**TASK INSTRUCTIONS**
Copy each of the records exactly.

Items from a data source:
* * * * * * * * *

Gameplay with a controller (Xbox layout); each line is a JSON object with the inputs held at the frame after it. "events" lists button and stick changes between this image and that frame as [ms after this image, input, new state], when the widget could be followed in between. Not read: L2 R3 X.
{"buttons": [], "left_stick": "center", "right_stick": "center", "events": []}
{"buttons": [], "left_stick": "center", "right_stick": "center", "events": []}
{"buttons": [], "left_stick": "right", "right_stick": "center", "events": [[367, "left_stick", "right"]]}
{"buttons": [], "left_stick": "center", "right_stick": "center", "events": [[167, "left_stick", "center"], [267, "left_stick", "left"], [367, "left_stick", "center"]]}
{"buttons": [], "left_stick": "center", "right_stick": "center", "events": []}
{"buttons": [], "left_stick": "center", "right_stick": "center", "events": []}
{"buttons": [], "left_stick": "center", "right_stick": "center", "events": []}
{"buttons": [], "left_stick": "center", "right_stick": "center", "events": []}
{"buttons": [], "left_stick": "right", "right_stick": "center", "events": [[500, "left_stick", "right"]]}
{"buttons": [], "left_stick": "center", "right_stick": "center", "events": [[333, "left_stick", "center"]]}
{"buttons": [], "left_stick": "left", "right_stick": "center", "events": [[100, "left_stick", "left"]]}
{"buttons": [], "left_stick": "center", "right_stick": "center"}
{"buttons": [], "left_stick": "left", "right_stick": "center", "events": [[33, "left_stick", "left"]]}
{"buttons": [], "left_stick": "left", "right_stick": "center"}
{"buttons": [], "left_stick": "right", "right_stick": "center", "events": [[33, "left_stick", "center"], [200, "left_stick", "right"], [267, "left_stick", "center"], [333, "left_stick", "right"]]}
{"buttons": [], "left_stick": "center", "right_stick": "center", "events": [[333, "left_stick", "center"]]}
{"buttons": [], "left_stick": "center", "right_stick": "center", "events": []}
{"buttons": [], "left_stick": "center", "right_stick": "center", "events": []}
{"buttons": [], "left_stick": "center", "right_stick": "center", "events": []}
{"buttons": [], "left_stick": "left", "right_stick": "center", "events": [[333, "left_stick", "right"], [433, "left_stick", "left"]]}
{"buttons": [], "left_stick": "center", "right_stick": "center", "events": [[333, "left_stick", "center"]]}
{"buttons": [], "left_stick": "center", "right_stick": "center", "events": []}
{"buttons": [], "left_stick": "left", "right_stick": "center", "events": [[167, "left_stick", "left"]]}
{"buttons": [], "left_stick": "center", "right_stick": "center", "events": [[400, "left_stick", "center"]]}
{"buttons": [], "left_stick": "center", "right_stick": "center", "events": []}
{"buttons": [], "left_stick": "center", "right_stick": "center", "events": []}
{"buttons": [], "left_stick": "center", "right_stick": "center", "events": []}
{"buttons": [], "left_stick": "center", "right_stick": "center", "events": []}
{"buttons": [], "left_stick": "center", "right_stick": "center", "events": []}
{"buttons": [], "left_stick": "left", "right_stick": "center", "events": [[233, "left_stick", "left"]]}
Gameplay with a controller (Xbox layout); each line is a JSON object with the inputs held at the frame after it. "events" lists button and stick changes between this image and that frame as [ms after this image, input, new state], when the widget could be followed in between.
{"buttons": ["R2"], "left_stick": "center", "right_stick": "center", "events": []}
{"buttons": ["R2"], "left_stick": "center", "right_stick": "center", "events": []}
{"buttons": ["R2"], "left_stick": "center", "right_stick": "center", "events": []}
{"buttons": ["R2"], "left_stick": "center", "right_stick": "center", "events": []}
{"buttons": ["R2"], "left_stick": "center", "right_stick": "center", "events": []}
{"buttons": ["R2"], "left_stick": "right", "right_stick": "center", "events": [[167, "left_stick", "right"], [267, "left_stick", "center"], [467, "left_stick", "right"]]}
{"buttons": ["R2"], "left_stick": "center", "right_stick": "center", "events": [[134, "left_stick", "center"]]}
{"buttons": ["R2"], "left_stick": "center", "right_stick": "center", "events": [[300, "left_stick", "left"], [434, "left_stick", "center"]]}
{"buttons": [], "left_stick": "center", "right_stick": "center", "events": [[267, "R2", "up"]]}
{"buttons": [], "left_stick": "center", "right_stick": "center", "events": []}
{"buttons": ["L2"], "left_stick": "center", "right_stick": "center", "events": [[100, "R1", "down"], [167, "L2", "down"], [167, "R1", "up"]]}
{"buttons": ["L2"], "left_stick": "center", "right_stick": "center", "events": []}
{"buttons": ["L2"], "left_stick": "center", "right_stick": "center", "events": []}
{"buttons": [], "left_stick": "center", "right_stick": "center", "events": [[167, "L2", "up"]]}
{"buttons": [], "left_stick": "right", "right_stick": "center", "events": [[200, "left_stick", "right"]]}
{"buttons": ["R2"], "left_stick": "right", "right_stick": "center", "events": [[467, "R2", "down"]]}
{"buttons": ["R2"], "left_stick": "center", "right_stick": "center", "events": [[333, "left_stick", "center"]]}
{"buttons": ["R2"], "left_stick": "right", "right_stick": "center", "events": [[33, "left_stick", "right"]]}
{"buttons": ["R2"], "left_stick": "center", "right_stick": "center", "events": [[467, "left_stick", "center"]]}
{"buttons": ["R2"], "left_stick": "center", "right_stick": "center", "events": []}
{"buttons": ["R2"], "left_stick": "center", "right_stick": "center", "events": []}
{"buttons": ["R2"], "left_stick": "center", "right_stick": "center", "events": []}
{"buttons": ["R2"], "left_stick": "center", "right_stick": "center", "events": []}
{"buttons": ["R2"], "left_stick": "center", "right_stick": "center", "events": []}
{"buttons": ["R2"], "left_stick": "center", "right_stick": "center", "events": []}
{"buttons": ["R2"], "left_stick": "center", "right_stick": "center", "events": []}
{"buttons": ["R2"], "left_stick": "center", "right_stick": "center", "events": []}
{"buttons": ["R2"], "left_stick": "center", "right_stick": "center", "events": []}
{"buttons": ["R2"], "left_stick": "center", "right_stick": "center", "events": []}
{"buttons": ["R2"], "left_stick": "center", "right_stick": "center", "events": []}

* * * * * * * * *

**SOLUTION**
Gameplay with a controller (Xbox layout); each line is a JSON object with the inputs held at the frame after it. "events" lists button and stick changes between this image and that frame as [ms after this image, input, new state], when the widget could be followed in between. Not read: L2 R3 X.
{"buttons": [], "left_stick": "center", "right_stick": "center", "events": []}
{"buttons": [], "left_stick": "center", "right_stick": "center", "events": []}
{"buttons": [], "left_stick": "right", "right_stick": "center", "events": [[367, "left_stick", "right"]]}
{"buttons": [], "left_stick": "center", "right_stick": "center", "events": [[167, "left_stick", "center"], [267, "left_stick", "left"], [367, "left_stick", "center"]]}
{"buttons": [], "left_stick": "center", "right_stick": "center", "events": []}
{"buttons": [], "left_stick": "center", "right_stick": "center", "events": []}
{"buttons": [], "left_stick": "center", "right_stick": "center", "events": []}
{"buttons": [], "left_stick": "center", "right_stick": "center", "events": []}
{"buttons": [], "left_stick": "right", "right_stick": "center", "events": [[500, "left_stick", "right"]]}
{"buttons": [], "left_stick": "center", "right_stick": "center", "events": [[333, "left_stick", "center"]]}
{"buttons": [], "left_stick": "left", "right_stick": "center", "events": [[100, "left_stick", "left"]]}
{"buttons": [], "left_stick": "center", "right_stick": "center"}
{"buttons": [], "left_stick": "left", "right_stick": "center", "events": [[33, "left_stick", "left"]]}
{"buttons": [], "left_stick": "left", "right_stick": "center"}
{"buttons": [], "left_stick": "right", "right_stick": "center", "events": [[33, "left_stick", "center"], [200, "left_stick", "right"], [267, "left_stick", "center"], [333, "left_stick", "right"]]}
{"buttons": [], "left_stick": "center", "right_stick": "center", "events": [[333, "left_stick", "center"]]}
{"buttons": [], "left_stick": "center", "right_stick": "center", "events": []}
{"buttons": [], "left_stick": "center", "right_stick": "center", "events": []}
{"buttons": [], "left_stick": "center", "right_stick": "center", "events": []}
{"buttons": [], "left_stick": "left", "right_stick": "center", "events": [[333, "left_stick", "right"], [433, "left_stick", "left"]]}
{"buttons": [], "left_stick": "center", "right_stick": "center", "events": [[333, "left_stick", "center"]]}
{"buttons": [], "left_stick": "center", "right_stick": "center", "events": []}
{"buttons": [], "left_stick": "left", "right_stick": "center", "events": [[167, "left_stick", "left"]]}
{"buttons": [], "left_stick": "center", "right_stick": "center", "events": [[400, "left_stick", "center"]]}
{"buttons": [], "left_stick": "center", "right_stick": "center", "events": []}
{"buttons": [], "left_stick": "center", "right_stick": "center", "events": []}
{"buttons": [], "left_stick": "center", "right_stick": "center", "events": []}
{"buttons": [], "left_stick": "center", "right_stick": "center", "events": []}
{"buttons": [], "left_stick": "center", "right_stick": "center", "events": []}
{"buttons": [], "left_stick": "left", "right_stick": "center", "events": [[233, "left_stick", "left"]]}
Gameplay with a controller (Xbox layout); each line is a JSON object with the inputs held at the frame after it. "events" lists button and stick changes between this image and that frame as [ms after this image, input, new state], when the widget could be followed in between.
{"buttons": ["R2"], "left_stick": "center", "right_stick": "center", "events": []}
{"buttons": ["R2"], "left_stick": "center", "right_stick": "center", "events": []}
{"buttons": ["R2"], "left_stick": "center", "right_stick": "center", "events": []}
{"buttons": ["R2"], "left_stick": "center", "right_stick": "center", "events": []}
{"buttons": ["R2"], "left_stick": "center", "right_stick": "center", "events": []}
{"buttons": ["R2"], "left_stick": "right", "right_stick": "center", "events": [[167, "left_stick", "right"], [267, "left_stick", "center"], [467, "left_stick", "right"]]}
{"buttons": ["R2"], "left_stick": "center", "right_stick": "center", "events": [[134, "left_stick", "center"]]}
{"buttons": ["R2"], "left_stick": "center", "right_stick": "center", "events": [[300, "left_stick", "left"], [434, "left_stick", "center"]]}
{"buttons": [], "left_stick": "center", "right_stick": "center", "events": [[267, "R2", "up"]]}
{"buttons": [], "left_stick": "center", "right_stick": "center", "events": []}
{"buttons": ["L2"], "left_stick": "center", "right_stick": "center", "events": [[100, "R1", "down"], [167, "L2", "down"], [167, "R1", "up"]]}
{"buttons": ["L2"], "left_stick": "center", "right_stick": "center", "events": []}
{"buttons": ["L2"], "left_stick": "center", "right_stick": "center", "events": []}
{"buttons": [], "left_stick": "center", "right_stick": "center", "events": [[167, "L2", "up"]]}
{"buttons": [], "left_stick": "right", "right_stick": "center", "events": [[200, "left_stick", "right"]]}
{"buttons": ["R2"], "left_stick": "right", "right_stick": "center", "events": [[467, "R2", "down"]]}
{"buttons": ["R2"], "left_stick": "center", "right_stick": "center", "events": [[333, "left_stick", "center"]]}
{"buttons": ["R2"], "left_stick": "right", "right_stick": "center", "events": [[33, "left_stick", "right"]]}
{"buttons": ["R2"], "left_stick": "center", "right_stick": "center", "events": [[467, "left_stick", "center"]]}
{"buttons": ["R2"], "left_stick": "center", "right_stick": "center", "events": []}
{"buttons": ["R2"], "left_stick": "center", "right_stick": "center", "events": []}
{"buttons": ["R2"], "left_stick": "center", "right_stick": "center", "events": []}
{"buttons": ["R2"], "left_stick": "center", "right_stick": "center", "events": []}
{"buttons": ["R2"], "left_stick": "center", "right_stick": "center", "events": []}
{"buttons": ["R2"], "left_stick": "center", "right_stick": "center", "events": []}
{"buttons": ["R2"], "left_stick": "center", "right_stick": "center", "events": []}
{"buttons": ["R2"], "left_stick": "center", "right_stick": "center", "events": []}
{"buttons": ["R2"], "left_stick": "center", "right_stick": "center", "events": []}
{"buttons": ["R2"], "left_stick": "center", "right_stick": "center", "events": []}
{"buttons": ["R2"], "left_stick": "center", "right_stick": "center", "events": []}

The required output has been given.